▶ **Job**: Rewrite the source text in every one of the records below as a JSON list of strings, with one string per line and blank lines omitted. Leave the pictures out of the answer.

[Dataset records]
>>>>

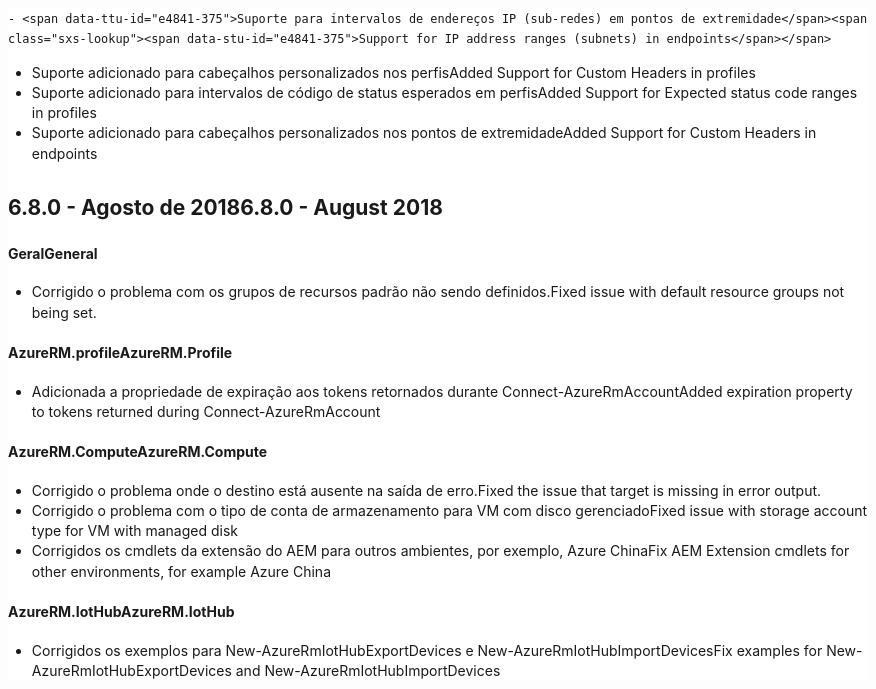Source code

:     - <span data-ttu-id="e4841-375">Suporte para intervalos de endereços IP (sub-redes) em pontos de extremidade</span><span class="sxs-lookup"><span data-stu-id="e4841-375">Support for IP address ranges (subnets) in endpoints</span></span>
* <span data-ttu-id="e4841-376">Suporte adicionado para cabeçalhos personalizados nos perfis</span><span class="sxs-lookup"><span data-stu-id="e4841-376">Added Support for Custom Headers in profiles</span></span>
* <span data-ttu-id="e4841-377">Suporte adicionado para intervalos de código de status esperados em perfis</span><span class="sxs-lookup"><span data-stu-id="e4841-377">Added Support for Expected status code ranges in profiles</span></span>
* <span data-ttu-id="e4841-378">Suporte adicionado para cabeçalhos personalizados nos pontos de extremidade</span><span class="sxs-lookup"><span data-stu-id="e4841-378">Added Support for Custom Headers in endpoints</span></span>

## <a name="680---august-2018"></a><span data-ttu-id="e4841-379">6.8.0 - Agosto de 2018</span><span class="sxs-lookup"><span data-stu-id="e4841-379">6.8.0 - August 2018</span></span>
#### <a name="general"></a><span data-ttu-id="e4841-380">Geral</span><span class="sxs-lookup"><span data-stu-id="e4841-380">General</span></span>
* <span data-ttu-id="e4841-381">Corrigido o problema com os grupos de recursos padrão não sendo definidos.</span><span class="sxs-lookup"><span data-stu-id="e4841-381">Fixed issue with default resource groups not being set.</span></span>

#### <a name="azurermprofile"></a><span data-ttu-id="e4841-382">AzureRM.profile</span><span class="sxs-lookup"><span data-stu-id="e4841-382">AzureRM.Profile</span></span>
* <span data-ttu-id="e4841-383">Adicionada a propriedade de expiração aos tokens retornados durante Connect-AzureRmAccount</span><span class="sxs-lookup"><span data-stu-id="e4841-383">Added expiration property to tokens returned during Connect-AzureRmAccount</span></span>

#### <a name="azurermcompute"></a><span data-ttu-id="e4841-384">AzureRM.Compute</span><span class="sxs-lookup"><span data-stu-id="e4841-384">AzureRM.Compute</span></span>
* <span data-ttu-id="e4841-385">Corrigido o problema onde o destino está ausente na saída de erro.</span><span class="sxs-lookup"><span data-stu-id="e4841-385">Fixed the issue that target is missing in error output.</span></span>
* <span data-ttu-id="e4841-386">Corrigido o problema com o tipo de conta de armazenamento para VM com disco gerenciado</span><span class="sxs-lookup"><span data-stu-id="e4841-386">Fixed issue with storage account type for VM with managed disk</span></span>
* <span data-ttu-id="e4841-387">Corrigidos os cmdlets da extensão do AEM para outros ambientes, por exemplo, Azure China</span><span class="sxs-lookup"><span data-stu-id="e4841-387">Fix AEM Extension cmdlets for other environments, for example Azure China</span></span>

#### <a name="azurermiothub"></a><span data-ttu-id="e4841-388">AzureRM.IotHub</span><span class="sxs-lookup"><span data-stu-id="e4841-388">AzureRM.IotHub</span></span>
* <span data-ttu-id="e4841-389">Corrigidos os exemplos para New-AzureRmIotHubExportDevices e New-AzureRmIotHubImportDevices</span><span class="sxs-lookup"><span data-stu-id="e4841-389">Fix examples for New-AzureRmIotHubExportDevices and New-AzureRmIotHubImportDevices</span></span>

<<<<

▶ **Reply to the exercise**:
[
  "Source code",
  ":     - <span data-ttu-id=\"e4841-375\">Suporte para intervalos de endereços IP (sub-redes) em pontos de extremidade</span><span class=\"sxs-lookup\"><span data-stu-id=\"e4841-375\">Support for IP address ranges (subnets) in endpoints</span></span>",
  "* <span data-ttu-id=\"e4841-376\">Suporte adicionado para cabeçalhos personalizados nos perfis</span><span class=\"sxs-lookup\"><span data-stu-id=\"e4841-376\">Added Support for Custom Headers in profiles</span></span>",
  "* <span data-ttu-id=\"e4841-377\">Suporte adicionado para intervalos de código de status esperados em perfis</span><span class=\"sxs-lookup\"><span data-stu-id=\"e4841-377\">Added Support for Expected status code ranges in profiles</span></span>",
  "* <span data-ttu-id=\"e4841-378\">Suporte adicionado para cabeçalhos personalizados nos pontos de extremidade</span><span class=\"sxs-lookup\"><span data-stu-id=\"e4841-378\">Added Support for Custom Headers in endpoints</span></span>",
  "## <a name=\"680---august-2018\"></a><span data-ttu-id=\"e4841-379\">6.8.0 - Agosto de 2018</span><span class=\"sxs-lookup\"><span data-stu-id=\"e4841-379\">6.8.0 - August 2018</span></span>",
  "#### <a name=\"general\"></a><span data-ttu-id=\"e4841-380\">Geral</span><span class=\"sxs-lookup\"><span data-stu-id=\"e4841-380\">General</span></span>",
  "* <span data-ttu-id=\"e4841-381\">Corrigido o problema com os grupos de recursos padrão não sendo definidos.</span><span class=\"sxs-lookup\"><span data-stu-id=\"e4841-381\">Fixed issue with default resource groups not being set.</span></span>",
  "#### <a name=\"azurermprofile\"></a><span data-ttu-id=\"e4841-382\">AzureRM.profile</span><span class=\"sxs-lookup\"><span data-stu-id=\"e4841-382\">AzureRM.Profile</span></span>",
  "* <span data-ttu-id=\"e4841-383\">Adicionada a propriedade de expiração aos tokens retornados durante Connect-AzureRmAccount</span><span class=\"sxs-lookup\"><span data-stu-id=\"e4841-383\">Added expiration property to tokens returned during Connect-AzureRmAccount</span></span>",
  "#### <a name=\"azurermcompute\"></a><span data-ttu-id=\"e4841-384\">AzureRM.Compute</span><span class=\"sxs-lookup\"><span data-stu-id=\"e4841-384\">AzureRM.Compute</span></span>",
  "* <span data-ttu-id=\"e4841-385\">Corrigido o problema onde o destino está ausente na saída de erro.</span><span class=\"sxs-lookup\"><span data-stu-id=\"e4841-385\">Fixed the issue that target is missing in error output.</span></span>",
  "* <span data-ttu-id=\"e4841-386\">Corrigido o problema com o tipo de conta de armazenamento para VM com disco gerenciado</span><span class=\"sxs-lookup\"><span data-stu-id=\"e4841-386\">Fixed issue with storage account type for VM with managed disk</span></span>",
  "* <span data-ttu-id=\"e4841-387\">Corrigidos os cmdlets da extensão do AEM para outros ambientes, por exemplo, Azure China</span><span class=\"sxs-lookup\"><span data-stu-id=\"e4841-387\">Fix AEM Extension cmdlets for other environments, for example Azure China</span></span>",
  "#### <a name=\"azurermiothub\"></a><span data-ttu-id=\"e4841-388\">AzureRM.IotHub</span><span class=\"sxs-lookup\"><span data-stu-id=\"e4841-388\">AzureRM.IotHub</span></span>",
  "* <span data-ttu-id=\"e4841-389\">Corrigidos os exemplos para New-AzureRmIotHubExportDevices e New-AzureRmIotHubImportDevices</span><span class=\"sxs-lookup\"><span data-stu-id=\"e4841-389\">Fix examples for New-AzureRmIotHubExportDevices and New-AzureRmIotHubImportDevices</span></span>"
]